En voici les conséquences : une attitude non servile envers la police est vécue comme une provocation, aux conséquences incalculables. Il faut traiter les agents comme des êtres supérieurs. Des personnes ont été tuées par la police après une simple dispute verbale, comme le livreur Cédric Chouviat. On peut dire "laisse-moi tranquille, idiot" à tout le monde. Même quand on le dit au patron, on court tout au plus le risque d'être renvoyé. Dans le cas de la police, cependant, vous risquez votre vie (le seul autre environnement dans lequel cela se produit est dans les gangs !), ou, à tout le moins, d'être battu et accusé de « mépris ».
Prenons trois exemples banals, sans violence, mais qui montrent le terrain sur lequel surgit la violence :
(a) Une jeune femme d'un pays européen arrive à l'aéroport de Paris, où elle habite. Sans raison compréhensible, elle est longuement détenue par la police des frontières et interrogée. Lorsqu'elle est enfin relâchée, elle marmonne à travers ses dents "Quelles bêtises!". "Qu'est-ce que vous avez dit? Revenir!". Nouveaux contrôles, nouvelles intimidations – sanction immédiate des crimes de haute trahison (témoignage personnel).
b) Un policier à la retraite se rend au poste de police pour déposer une plainte pour quelque raison que ce soit. Après avoir attendu longtemps, il commence à se plaindre. Le ton monte et ses anciens collègues adoptent une posture menaçante. Finalement, il échappe de justesse à l'arrestation (lettre à un journal local).
(c) La police militaire, lors d'un contrôle de routine, arrête une voiture. Le chauffeur se présente comme un agent de la police civile. En raison de la rivalité entre les entreprises, la police militaire examine attentivement la voiture jusqu'à ce qu'elle trouve une raison pour une contravention.

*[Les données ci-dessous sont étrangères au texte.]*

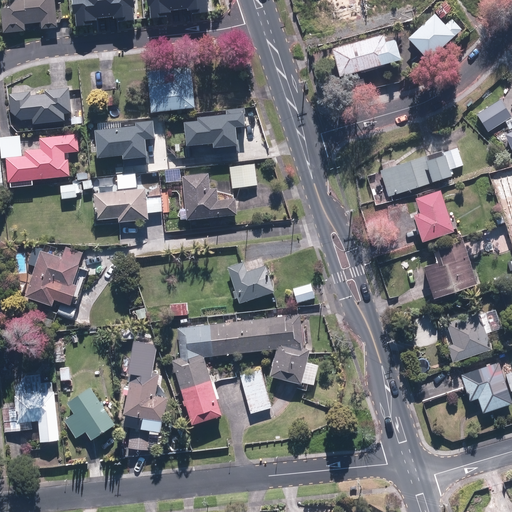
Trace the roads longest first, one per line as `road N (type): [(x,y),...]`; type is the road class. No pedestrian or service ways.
road 1 (residential): [(0,504),(371,465),(412,469)]
road 2 (secondary): [(304,138),(412,469)]
road 3 (residential): [(0,62),(28,51),(262,19)]
road 4 (residential): [(511,30),(434,98),(304,138)]
road 5 (secondary): [(262,19),(304,138)]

Le policier civil, très énervé, part avec des crissements de pneus. Il est alors de nouveau interpellé par la police militaire, qui lui inflige une nouvelle amende pour « conduite dangereuse » (témoignage dans des médias en ligne).
Oui, la police déteste tout le monde. Tout le monde a le droit de détester les autres êtres humains. Pourtant, quand on vous donne des armes, des complices et la garantie "d'être couvert", vous avez un problème...
Dans aucun autre pays européen aujourd'hui, le gouvernement ne montre autant qu'il est sous les ordres de sa propre police. Pourquoi ? Peut-être que ce gouvernement a le sentiment que si la police arrête de le protéger ne serait-ce qu'une semaine, il tombera à l'eau...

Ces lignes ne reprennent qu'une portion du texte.